# OK DD here's a ?



## Cdog (Mar 18, 2002)

After ya have cleaned your rods and reels, put new line on em, tied new drum rigs, cleaned out the buggy  ,polished your weights, tied pompano rigs, spanish rigs,blue rigs,flounder rigs, sharkrigs,mullet rigs,mended the castnet,bought new rods  ,polished your sand spikes and played 2000 hrs of a fishing game. What do you do for the rest of winter???????


----------



## Drumdum (Jan 6, 2003)

*Catalogues...*

Wish books are great this time of yr..  I'm staring at that new Diawa,watchya think???


----------



## Cdog (Mar 18, 2002)

Drumdum said:


> Wish books are great this time of yr..  I'm staring at that new Diawa,watchya think???


Huh? WHat'd I miss while I was playing the game? Is it spinner or Conv?


----------



## Drumdum (Jan 6, 2003)

*You mean to tell me*

you didn't see the Diawa Popeye posted???? 

That thing looks like a winner for sure.. 

Has gearbox reversed,wide and narrow spools,*all aluminum!!!* I almost can't stand it 160 something I think. Forgot the name can do a search on Mojo??

OK,here it is ,Clyde's probably gonna kill me for posting all his good links..


----------



## Rodwatcher (Sep 17, 2003)

It's called the Diawa Saltist, and what catalog did you spie it in...inquiring minds wants to know....


----------



## Drumdum (Jan 6, 2003)

Rodwatcher said:


> It's called the Diawa Saltist, and what catalog did you spie it in...inquiring minds wants to know....


 Dernit,RW ya blew it! I was gonna have Dawg find one........


----------



## Cdog (Mar 18, 2002)

Drumdum said:


> Dernit,RW ya blew it! I was gonna have Dawg find one........


Nope missed that one, looks nice, gonna have to do some research on that one.


----------



## AL_N_VB (Apr 3, 2002)

reel purty...now one yall gotta get one....say it's the reel deal....and I gotta have 1!!!!


Dayum....winter blues......no wonder I'm broke


----------



## uncdub13 (Aug 9, 2003)

Cdog said:


> and played 2000 hrs of a fishing game.


is the game called reel fishing sawfish lagoon? just started playin it the other day and saw the name on the high score list. what's your secret?


----------



## Drumdum (Jan 6, 2003)

*Secret is>>*

*Stay "glued to it" like he does...*


----------



## the rhondel (Feb 6, 2003)

...oh yeah ..this is startin to get good  avet,progear,saltist,and its only Feb  ....the R


----------



## CrawFish (Sep 23, 2003)

... I think I know where my tax return will go...   

Why you guys gotta post something like this... ?...  


obtw: how do you make Pompano's rigs? Standard high low rigs wih droppers loops?


----------



## Cdog (Mar 18, 2002)

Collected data

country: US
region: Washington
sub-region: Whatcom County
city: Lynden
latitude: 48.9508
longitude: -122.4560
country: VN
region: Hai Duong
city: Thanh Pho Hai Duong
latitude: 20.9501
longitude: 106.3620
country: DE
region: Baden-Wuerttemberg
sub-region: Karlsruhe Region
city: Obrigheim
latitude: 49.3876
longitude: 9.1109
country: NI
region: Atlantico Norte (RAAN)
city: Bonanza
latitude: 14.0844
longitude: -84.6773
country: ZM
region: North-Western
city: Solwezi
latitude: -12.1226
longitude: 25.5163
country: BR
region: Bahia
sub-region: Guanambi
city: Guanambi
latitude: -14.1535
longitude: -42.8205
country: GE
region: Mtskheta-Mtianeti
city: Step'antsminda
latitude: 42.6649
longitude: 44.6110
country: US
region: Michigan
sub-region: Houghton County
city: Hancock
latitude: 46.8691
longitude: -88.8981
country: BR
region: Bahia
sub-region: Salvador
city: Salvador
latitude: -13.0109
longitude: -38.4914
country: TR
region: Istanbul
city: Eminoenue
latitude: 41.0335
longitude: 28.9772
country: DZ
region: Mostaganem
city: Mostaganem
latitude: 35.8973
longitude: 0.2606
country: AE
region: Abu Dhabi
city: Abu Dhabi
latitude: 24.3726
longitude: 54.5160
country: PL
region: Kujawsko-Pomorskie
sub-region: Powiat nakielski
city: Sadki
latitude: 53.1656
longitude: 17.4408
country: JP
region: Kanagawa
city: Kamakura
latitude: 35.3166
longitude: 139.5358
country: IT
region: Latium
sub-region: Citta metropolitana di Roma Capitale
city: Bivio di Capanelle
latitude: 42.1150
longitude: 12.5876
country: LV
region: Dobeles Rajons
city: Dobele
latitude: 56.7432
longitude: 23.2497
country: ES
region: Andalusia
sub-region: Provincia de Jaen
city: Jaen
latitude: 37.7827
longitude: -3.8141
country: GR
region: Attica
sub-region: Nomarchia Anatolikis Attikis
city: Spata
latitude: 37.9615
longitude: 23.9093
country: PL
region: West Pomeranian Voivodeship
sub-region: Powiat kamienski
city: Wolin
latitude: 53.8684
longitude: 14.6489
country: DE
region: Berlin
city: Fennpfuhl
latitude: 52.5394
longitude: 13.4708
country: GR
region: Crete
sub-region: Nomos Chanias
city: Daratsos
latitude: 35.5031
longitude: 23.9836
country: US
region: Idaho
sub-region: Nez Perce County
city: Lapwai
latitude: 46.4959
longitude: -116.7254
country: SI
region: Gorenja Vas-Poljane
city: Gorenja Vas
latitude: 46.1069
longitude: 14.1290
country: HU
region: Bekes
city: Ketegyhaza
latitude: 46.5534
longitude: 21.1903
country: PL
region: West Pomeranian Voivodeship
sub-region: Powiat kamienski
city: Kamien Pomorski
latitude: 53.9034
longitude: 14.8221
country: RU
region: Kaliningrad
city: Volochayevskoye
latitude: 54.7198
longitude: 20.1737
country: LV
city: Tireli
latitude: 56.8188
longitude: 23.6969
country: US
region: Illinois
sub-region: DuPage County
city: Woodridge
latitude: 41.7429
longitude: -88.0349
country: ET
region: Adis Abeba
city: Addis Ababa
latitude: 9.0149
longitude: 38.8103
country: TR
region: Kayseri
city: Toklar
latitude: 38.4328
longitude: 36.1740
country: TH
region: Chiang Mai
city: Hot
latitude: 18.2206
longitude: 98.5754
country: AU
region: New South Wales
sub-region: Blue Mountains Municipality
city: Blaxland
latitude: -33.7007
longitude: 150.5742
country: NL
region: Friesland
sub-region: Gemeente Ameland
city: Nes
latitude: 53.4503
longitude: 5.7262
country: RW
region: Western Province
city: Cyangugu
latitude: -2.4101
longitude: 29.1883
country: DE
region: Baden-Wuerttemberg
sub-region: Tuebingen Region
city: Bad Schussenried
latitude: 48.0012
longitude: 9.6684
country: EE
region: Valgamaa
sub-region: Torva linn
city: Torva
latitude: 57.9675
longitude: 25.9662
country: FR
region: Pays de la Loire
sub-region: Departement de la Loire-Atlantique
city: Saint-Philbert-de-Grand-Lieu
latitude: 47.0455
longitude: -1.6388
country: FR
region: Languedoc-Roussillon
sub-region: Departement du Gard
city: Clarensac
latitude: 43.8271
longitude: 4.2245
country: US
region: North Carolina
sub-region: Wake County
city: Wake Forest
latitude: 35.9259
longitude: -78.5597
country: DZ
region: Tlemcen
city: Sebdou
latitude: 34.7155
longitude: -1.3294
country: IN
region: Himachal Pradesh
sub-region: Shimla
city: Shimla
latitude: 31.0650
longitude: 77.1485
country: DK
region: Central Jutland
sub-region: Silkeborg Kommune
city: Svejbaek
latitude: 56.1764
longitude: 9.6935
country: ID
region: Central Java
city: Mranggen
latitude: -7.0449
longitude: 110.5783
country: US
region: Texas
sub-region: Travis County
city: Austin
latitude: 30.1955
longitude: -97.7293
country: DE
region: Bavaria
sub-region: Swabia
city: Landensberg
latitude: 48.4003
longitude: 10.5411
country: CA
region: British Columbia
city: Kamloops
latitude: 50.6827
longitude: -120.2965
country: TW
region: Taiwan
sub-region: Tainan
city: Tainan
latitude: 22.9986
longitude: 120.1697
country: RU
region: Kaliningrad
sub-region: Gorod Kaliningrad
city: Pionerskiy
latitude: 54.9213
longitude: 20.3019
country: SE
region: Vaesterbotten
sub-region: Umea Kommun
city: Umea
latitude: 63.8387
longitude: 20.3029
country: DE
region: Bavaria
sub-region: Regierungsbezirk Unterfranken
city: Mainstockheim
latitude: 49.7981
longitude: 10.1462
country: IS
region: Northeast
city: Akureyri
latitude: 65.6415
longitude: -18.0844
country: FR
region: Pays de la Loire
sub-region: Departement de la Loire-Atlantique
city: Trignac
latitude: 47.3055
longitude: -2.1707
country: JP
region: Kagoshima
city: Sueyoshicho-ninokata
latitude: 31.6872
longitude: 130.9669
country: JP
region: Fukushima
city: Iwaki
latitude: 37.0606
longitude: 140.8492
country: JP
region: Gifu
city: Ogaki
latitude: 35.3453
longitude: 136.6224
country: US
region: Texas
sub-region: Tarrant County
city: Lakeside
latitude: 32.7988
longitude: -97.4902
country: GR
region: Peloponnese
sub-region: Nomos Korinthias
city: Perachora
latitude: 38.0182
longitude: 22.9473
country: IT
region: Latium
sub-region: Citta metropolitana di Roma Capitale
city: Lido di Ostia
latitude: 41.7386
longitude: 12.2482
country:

• TO DO:
- A) Output the lines of the records verbatim, beginning with the line that contains "longitude: -2.1707" and running through the final line of the records, with both of those lines included.
- B) Continue the forum thread about winter fishing gear from the point at which it stops.
The forum thread and the records were taken from unrelated sources.

• OUTPUTS BY TASK:
- A)
longitude: -2.1707
country: JP
region: Kagoshima
city: Sueyoshicho-ninokata
latitude: 31.6872
longitude: 130.9669
country: JP
region: Fukushima
city: Iwaki
latitude: 37.0606
longitude: 140.8492
country: JP
region: Gifu
city: Ogaki
latitude: 35.3453
longitude: 136.6224
country: US
region: Texas
sub-region: Tarrant County
city: Lakeside
latitude: 32.7988
longitude: -97.4902
country: GR
region: Peloponnese
sub-region: Nomos Korinthias
city: Perachora
latitude: 38.0182
longitude: 22.9473
country: IT
region: Latium
sub-region: Citta metropolitana di Roma Capitale
city: Lido di Ostia
latitude: 41.7386
longitude: 12.2482
country:

- B)
uncdub13 said:


> is the game called reel fishing sawfish lagoon? just started playin it the other day and saw the name on the high score list. what's your secret?


DD's pretty much got me nailed. Got back from casting practice and played for 4 hrs straight. Gotta play it alot and get lucky best I can figure...


----------



## NTKG (Aug 16, 2003)

damnit...

clay, kenny

whats the word on it... i've been thinkin a gettin another 525, but taht looks SWEET.... someone give me info i want one


and a kayak in al can find me a deal like he got


neil


----------



## Drumdum (Jan 6, 2003)

*Neil*

I don't think they are on sale just yet,not sure?? They just came on the market,but you're right they do look sweet.. 

This I do know,used to be all abu. Since the sl 30 came out and Russell introduced me to one on Rodanthe,*I've stayed with Diawas..* Bought one Penn the new international casting reel,and one abu green magged job,the Diawas,as a *fishing reel* outlast,IMHO. I feel more comfortable with a reel that isn't gonna go kerput on me.. Feel as though this one is made in the same mold.. 

The only other reel that I have owned which can compair to thier durability is Shimano TLD series,and them things don't cast worth a dern..


----------



## flathead (Dec 18, 2003)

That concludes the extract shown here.